Moses Wine was een sympathieke privé-detective uit Los Angeles die het hippietijdperk bewust meemaakte en in twee aardige boeken optrad, in The big fix en Wild Turkey. Op de eerste bladzijde van zijn nieuwe avontuur California roll (Warner, f14,75) laat zijn schepper Roger L. Simon hem zeggen dat hij last heeft van een ingrijpende crisis van de tweede levenshelft. Daar blijkt geen woord van gelogen. Het publiek kan beter afscheid nemen van Wine. Misschien komt het ook wel door het feit dat zijn voornaamste tegenstander een computer is in dit verhaal dat in Silicon Valley, op het schiereiland van San Francisco speelt en in Japan. De enige aardige opmerking in het boek komt van een meisje dat zegt dat huwelijken die in een opwelling worden gesloten het veel langer uithouden dan verbintenissen na twee jaar samenwonen.

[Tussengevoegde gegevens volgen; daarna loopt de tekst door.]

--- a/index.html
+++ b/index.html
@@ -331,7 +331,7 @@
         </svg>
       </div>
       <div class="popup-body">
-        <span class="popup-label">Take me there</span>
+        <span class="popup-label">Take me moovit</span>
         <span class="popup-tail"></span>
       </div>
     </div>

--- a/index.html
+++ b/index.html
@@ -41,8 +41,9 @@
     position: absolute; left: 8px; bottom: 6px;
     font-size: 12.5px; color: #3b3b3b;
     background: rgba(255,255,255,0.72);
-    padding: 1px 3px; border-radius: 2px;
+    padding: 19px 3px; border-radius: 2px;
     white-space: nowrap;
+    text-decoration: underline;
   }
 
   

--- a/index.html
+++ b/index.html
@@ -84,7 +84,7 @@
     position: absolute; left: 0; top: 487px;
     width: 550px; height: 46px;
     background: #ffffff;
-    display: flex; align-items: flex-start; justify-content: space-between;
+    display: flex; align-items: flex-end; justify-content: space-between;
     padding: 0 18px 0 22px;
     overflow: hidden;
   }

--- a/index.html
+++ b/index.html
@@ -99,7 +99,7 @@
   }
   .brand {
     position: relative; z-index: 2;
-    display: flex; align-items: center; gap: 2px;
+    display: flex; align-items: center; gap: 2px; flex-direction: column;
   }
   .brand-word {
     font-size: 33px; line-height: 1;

Het lezen van een boek van Anthony Price is net zoiets als met een klein kind de speelgoedafdeling van een warenhuis op gaan. Binnen de kortste keren weet je niet meer waarvoor je er eigenlijk kwam, alles wordt in de handen genomen en minutieus bekeken en vele malen passeer je weer dezelfde toonbanken. In Here be monsters (Grafton, f16,65) is het ook weer raak en dat al weer voor de vijftiende keer. Dr. Audley, een van de vaste hoofdpersonen van Price, heeft iets te maken met een oude lijst waarop potentiële spionnen staan, en laat nu iemand van die lijst van de Normandische rots zijn geduwd waar veertig jaar daarvoor Amerikaanse elitetroepen tegenop zijn geklommen. Drie jaar geleden was ik op hetzelfde plekje. Had ik toen maar geweten dat Price zich er ook zou komen documenteren, dan hadden we een goed gesprek kunnen voeren. Alhoewel, een goed gesprek is juist wat die boeken van Price tot een gek makende kwelling maakt. Voor wie van Nicholas Freeling of Patricia Highsmith houdt, geldt precies het tegenovergestelde van het voorgaande.

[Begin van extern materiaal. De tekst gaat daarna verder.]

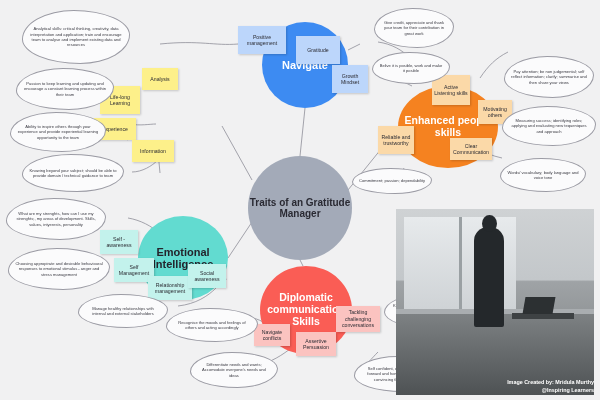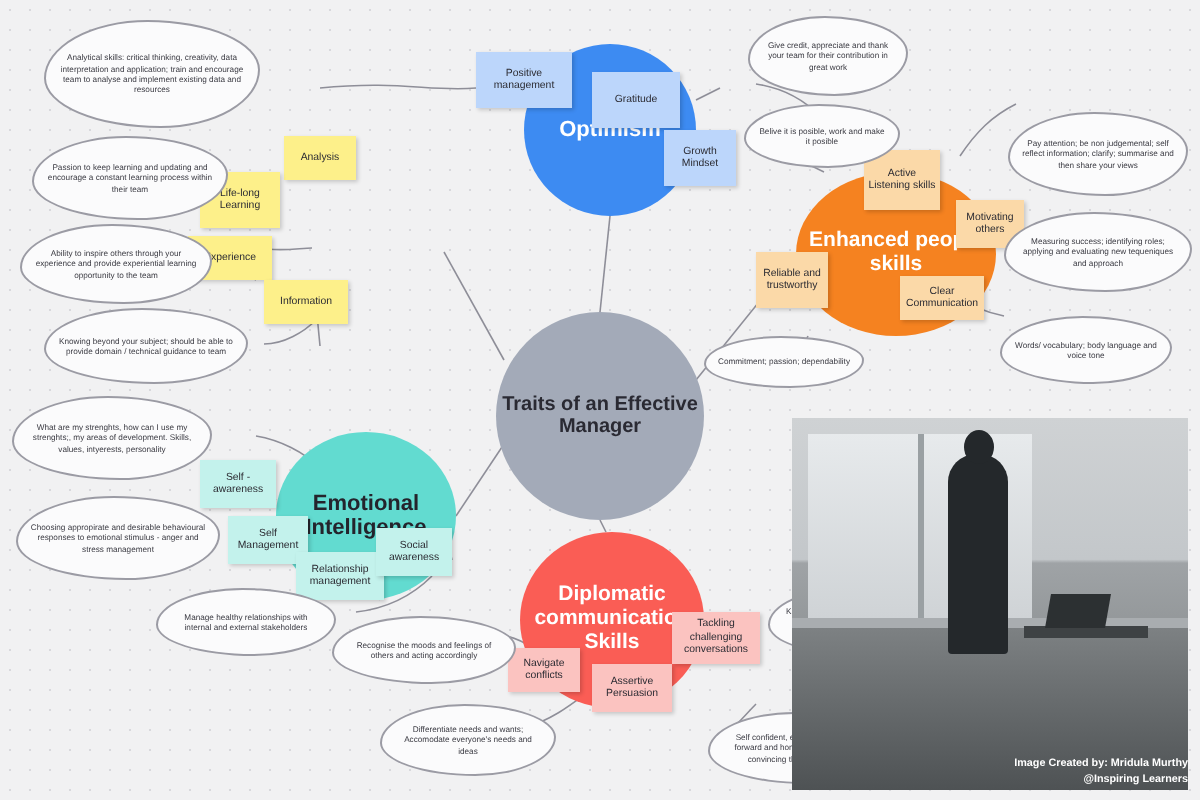--- a/index.html
+++ b/index.html
@@ -120,7 +120,7 @@
   </svg>
 
   <div class="node core">Traits of an Effective Manager</div>
-  <div class="node n-opt">Optimism</div>
+  <div class="node n-opt">Navigate</div>
   <div class="node n-people">Enhanced people skills</div>
   <div class="node n-emot">Emotional Intelligence</div>
   <div class="node n-diplo">Diplomatic communication Skills</div>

Pater Cadfaël is een schatje. Hij kan geen jonge liefde zien opbloeien of tijdelijk verwelken zonder zich er actief mee te bemoeien. In An excellent mystery (Futura, f3,60) is het prompt weer raak. Ellis Peters verzon het elfde avontuur van Cadfaël, waarin twee monniken het twaalfde-eeuwse klooster waarin hij de pater-apotheker is, om hulp komen vragen. Een van hen is een nobel type die een burgerlijk leven heeft gekend waarin hij aan de kruistochten heeft deelgenomen. Het Saracenen-kromzwaard heeft hem in de buik geraakt, waardoor hij misschien niet meer als een echte man zou... Verder zwijgt Ellis Peters discreet. Zijn metgezel is een schone jongeling met fijnbesnaarde trekken. Iedereen die wel eens een klucht heeft gezien, weet dan wel hoe laat het is. Verder geen kwaad woord over Cadfaël. Zijn avonturen zijn goed geschreven, gezellig en sfeervol.